Things to do -
**a.** In the passage on building a socialist organization, what does the writer say is not needed?
**b.** Copy word for word the lines of the listing, starting at the line that contains "北京·一起幻城动漫游戏嘉年华, 北京·非人哉官方授权主题店, 北京·排球少年!!垃圾场决战" and ending at the line that contains "Reading left to right, list".

Protecting democracy is important; that’s why leadership needs to maintain its backbone and not be cowed into retreating from building a mass socialist organization of working people, which yes, requires accountable leadership to ensure popular mandates are obtained, and critically, are acted on. Working people want to be in an organization where they have agency in setting the agenda, but also one that puts their limited time to valuable use and gets results. What we need is a plan to reach out to our hundreds of disengaged members and move them on a program; what we do not need is more meetings to satisfy a small group of members who value process at the expense of broad involvement.

Provided entries -
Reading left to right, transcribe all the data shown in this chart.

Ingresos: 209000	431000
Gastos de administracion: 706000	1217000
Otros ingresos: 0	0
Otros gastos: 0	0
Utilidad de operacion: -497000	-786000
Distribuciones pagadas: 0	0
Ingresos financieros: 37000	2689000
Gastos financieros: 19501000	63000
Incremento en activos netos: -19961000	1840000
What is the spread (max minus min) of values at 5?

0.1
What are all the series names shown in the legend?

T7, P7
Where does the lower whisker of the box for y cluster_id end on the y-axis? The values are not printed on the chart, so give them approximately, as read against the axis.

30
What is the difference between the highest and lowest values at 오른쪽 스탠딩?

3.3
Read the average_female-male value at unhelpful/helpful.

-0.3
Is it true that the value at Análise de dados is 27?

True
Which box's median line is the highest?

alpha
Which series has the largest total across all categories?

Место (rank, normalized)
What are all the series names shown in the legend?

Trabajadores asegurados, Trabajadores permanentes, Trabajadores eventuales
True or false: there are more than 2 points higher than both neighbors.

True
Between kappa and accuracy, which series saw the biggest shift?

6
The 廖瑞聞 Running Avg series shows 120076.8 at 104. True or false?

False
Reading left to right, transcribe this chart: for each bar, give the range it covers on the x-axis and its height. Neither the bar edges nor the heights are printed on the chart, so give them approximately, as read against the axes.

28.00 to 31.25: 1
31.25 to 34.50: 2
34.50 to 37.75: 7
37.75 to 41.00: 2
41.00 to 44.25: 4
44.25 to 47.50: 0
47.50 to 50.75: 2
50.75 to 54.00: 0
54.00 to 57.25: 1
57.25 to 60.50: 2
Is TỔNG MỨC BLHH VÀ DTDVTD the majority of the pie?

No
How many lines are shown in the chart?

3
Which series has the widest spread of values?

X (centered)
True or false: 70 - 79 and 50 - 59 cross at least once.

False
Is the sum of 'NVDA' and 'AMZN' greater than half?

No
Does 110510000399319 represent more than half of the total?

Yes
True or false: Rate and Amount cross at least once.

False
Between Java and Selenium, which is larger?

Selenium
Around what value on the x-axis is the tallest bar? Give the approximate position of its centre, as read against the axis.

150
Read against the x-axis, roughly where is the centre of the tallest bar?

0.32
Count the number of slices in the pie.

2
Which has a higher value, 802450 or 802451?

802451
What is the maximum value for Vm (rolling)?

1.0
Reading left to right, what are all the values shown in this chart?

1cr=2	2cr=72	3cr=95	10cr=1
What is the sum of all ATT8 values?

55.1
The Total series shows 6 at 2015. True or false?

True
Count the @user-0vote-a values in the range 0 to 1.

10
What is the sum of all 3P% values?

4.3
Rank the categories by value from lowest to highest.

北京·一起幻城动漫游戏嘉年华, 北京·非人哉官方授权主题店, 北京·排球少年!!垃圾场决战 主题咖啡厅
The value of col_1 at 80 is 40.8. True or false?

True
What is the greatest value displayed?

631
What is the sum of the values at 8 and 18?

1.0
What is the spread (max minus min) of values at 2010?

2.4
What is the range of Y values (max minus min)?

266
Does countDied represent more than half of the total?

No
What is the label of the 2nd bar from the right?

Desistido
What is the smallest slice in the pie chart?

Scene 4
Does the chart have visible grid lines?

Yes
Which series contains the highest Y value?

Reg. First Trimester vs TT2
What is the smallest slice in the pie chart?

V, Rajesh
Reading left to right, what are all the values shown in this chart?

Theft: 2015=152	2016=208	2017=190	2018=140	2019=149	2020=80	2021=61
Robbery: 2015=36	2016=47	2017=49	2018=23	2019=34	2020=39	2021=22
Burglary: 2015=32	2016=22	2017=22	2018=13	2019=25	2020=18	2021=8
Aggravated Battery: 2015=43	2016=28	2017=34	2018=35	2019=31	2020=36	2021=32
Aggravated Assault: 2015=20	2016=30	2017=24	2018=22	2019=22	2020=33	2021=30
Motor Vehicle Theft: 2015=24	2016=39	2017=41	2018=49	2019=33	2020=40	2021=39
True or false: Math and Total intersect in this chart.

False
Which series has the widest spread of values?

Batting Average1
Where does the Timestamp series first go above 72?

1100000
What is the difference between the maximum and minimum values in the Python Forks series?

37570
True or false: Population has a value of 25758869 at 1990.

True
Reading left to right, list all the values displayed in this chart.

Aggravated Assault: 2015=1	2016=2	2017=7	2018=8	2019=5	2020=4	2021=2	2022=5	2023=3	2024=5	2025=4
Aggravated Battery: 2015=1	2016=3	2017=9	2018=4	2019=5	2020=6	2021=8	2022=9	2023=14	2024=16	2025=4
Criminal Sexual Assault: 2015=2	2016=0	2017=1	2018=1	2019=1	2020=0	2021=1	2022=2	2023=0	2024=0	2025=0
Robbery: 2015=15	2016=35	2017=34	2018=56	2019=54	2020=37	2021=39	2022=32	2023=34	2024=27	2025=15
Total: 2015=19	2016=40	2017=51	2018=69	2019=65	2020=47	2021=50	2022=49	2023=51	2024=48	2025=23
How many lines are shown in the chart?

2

Numbered answers -
**a.** More meetings to satisfy a small group of members who value process at the expense of broad involvement.

**b.**
北京·一起幻城动漫游戏嘉年华, 北京·非人哉官方授权主题店, 北京·排球少年!!垃圾场决战 主题咖啡厅
The value of col_1 at 80 is 40.8. True or false?

True
What is the greatest value displayed?

631
What is the sum of the values at 8 and 18?

1.0
What is the spread (max minus min) of values at 2010?

2.4
What is the range of Y values (max minus min)?

266
Does countDied represent more than half of the total?

No
What is the label of the 2nd bar from the right?

Desistido
What is the smallest slice in the pie chart?

Scene 4
Does the chart have visible grid lines?

Yes
Which series contains the highest Y value?

Reg. First Trimester vs TT2
What is the smallest slice in the pie chart?

V, Rajesh
Reading left to right, what are all the values shown in this chart?

Theft: 2015=152	2016=208	2017=190	2018=140	2019=149	2020=80	2021=61
Robbery: 2015=36	2016=47	2017=49	2018=23	2019=34	2020=39	2021=22
Burglary: 2015=32	2016=22	2017=22	2018=13	2019=25	2020=18	2021=8
Aggravated Battery: 2015=43	2016=28	2017=34	2018=35	2019=31	2020=36	2021=32
Aggravated Assault: 2015=20	2016=30	2017=24	2018=22	2019=22	2020=33	2021=30
Motor Vehicle Theft: 2015=24	2016=39	2017=41	2018=49	2019=33	2020=40	2021=39
True or false: Math and Total intersect in this chart.

False
Which series has the widest spread of values?

Batting Average1
Where does the Timestamp series first go above 72?

1100000
What is the difference between the maximum and minimum values in the Python Forks series?

37570
True or false: Population has a value of 25758869 at 1990.

True
Reading left to right, list all the values displayed in this chart.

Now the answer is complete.